Las cosas bellas que nos hacen ser como somos en realidad solemos ocultarlas. Es la paradoja de la superficialidad en la que mientras enseñamos todo lo que en apariencia nos hacen ser felices, dejamos detrás de las bambalinas de la vida lo realmente hermoso. Hace mucho perdió la sonrisa. Seguía riendo por supuesto, no era más que un convencionalismo social el de la carcajada puntual para contentar al grupo o al individuo. Hace mucho perdió la sonrisa, la que espontánea aparecía y le obligaba a atragantarse, la que conseguía que las lágrimas inundasen los ojos y el abdomen gritase de dolor al día siguiente. La misma sonrisa que le hacía abrir las aletas de la nariz y que el cuello temblase de manera graciosa. Esa sonrisa hacia mucho había desaparecido.
Eran las distancias, la ausencia del roce o el calor de la mirada las que la habían consumido, apagado y dejado en un rescoldo imperceptible dentro de sus entrañas. La vida era igual y absolutamente diferente. La monotonía y el crecimiento personal se habían atascado en un tunel que parecía no tener ni salida ni fin. Sólo en sueños recordaba los sonidos, atrapados en las máscaras o en caras ajenas porque los sueños tienen esos devenires y contratiempos. Eran ellos o no pero los olores y los sabores, los sonidos y los recuerdos restallando en la piel de su cara, en los tirones de su pelo o en como dejaba caer la saliva hasta su garganta. Todo aquello le confería una apariencia de realidad y al despertar notaba ese ahogo en la garganta y en el pecho de la pérdida irremediable.
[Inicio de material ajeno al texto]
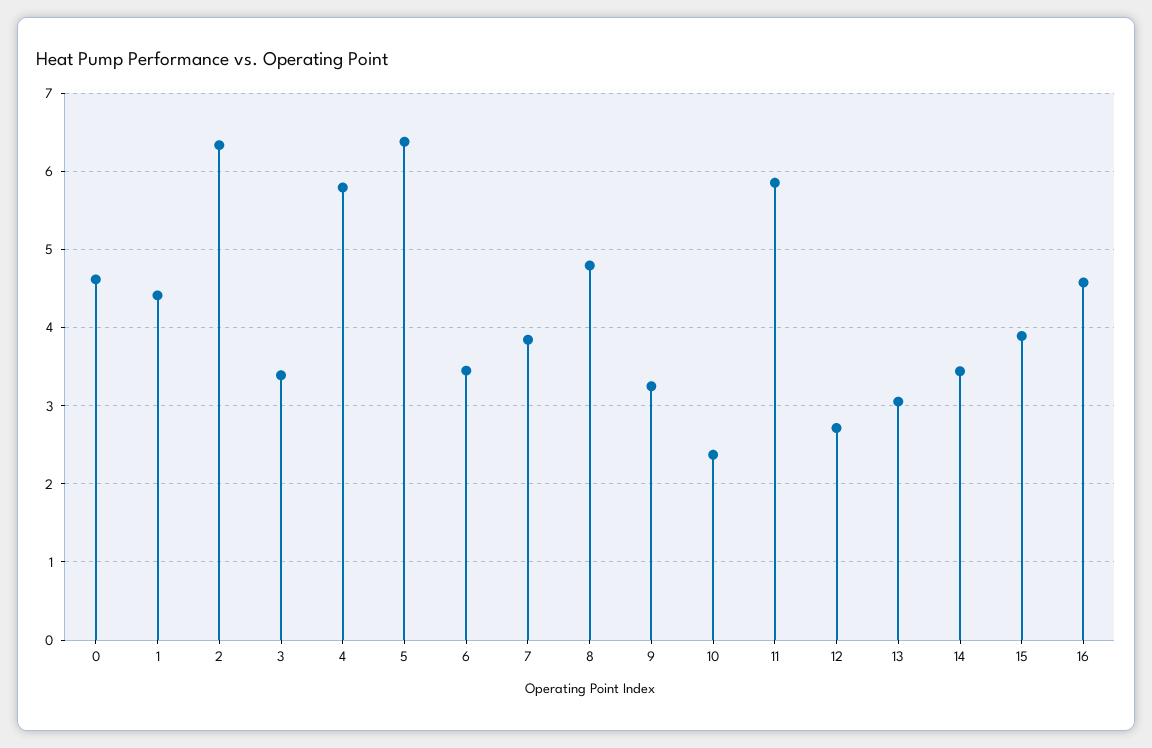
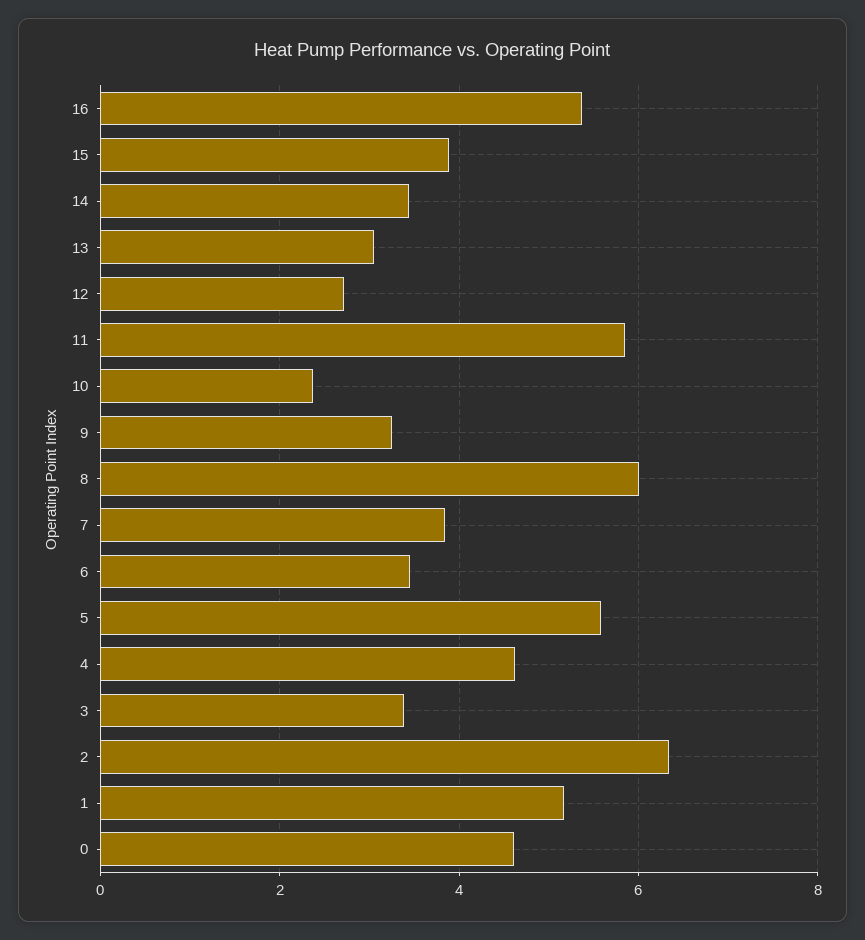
  {
    "0": 4.6,
-   "1": 4.4,
+   "1": 5.2,
    "2": 6.3,
    "3": 3.4,
-   "4": 5.8,
+   "4": 4.6,
-   "5": 6.4,
+   "5": 5.6,
    "6": 3.4,
    "7": 3.8,
-   "8": 4.8,
+   "8": 6,
    "9": 3.3,
    "10": 2.4,
    "11": 5.9,
    "12": 2.7,
    "13": 3.1,
    "14": 3.4,
    "15": 3.9,
-   "16": 4.6
+   "16": 5.4
  }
Frente al espejo la edad se iba componiendo y se las apañaba para dejar sus pinceladas de miseria aquí o allí. Entonces la mueca se convertía en sollozo imaginando que precisamente aquellos cambios son los que él hubiese adorado porque como una y otra vez repetía, es en la imperfección donde puedo sentirme completo. Y esa misma imperfección la hacía perfecta para él. Ahora todo eso no era más que desilusión diluida en un cóctel de sentimientos anclados en el pasado. Aquellas tardes de temblores y sudor, aquellos pasillos que se veían mejor desde el suelo cuando él exploraba su interior dejando caer el ancho cuerpo sobre sus caderas. O como se acurrucaban en la cama bajo la manta que terminaba bajo el dintel de la puerta mientras la madera crujía hasta los límites de su resistencia. Las ausencias de las caricias ahora eran más dolorosas que los golpes y se daba cuenta de que no tenía motivos para sonreir. Luego miraba alguna cosa suya, sus fotos, sus restos y afinaba con un quejido que aquello era también su vida y con la distancia el único hilo conductor eran las carcajadas que se producían cuando los dos, el uno por el otro y el otro por el uno, no hacían nada más que tonterías y se sentían los tontos más afortunados del mundo. Aquellas sonrisas eran contagiosas.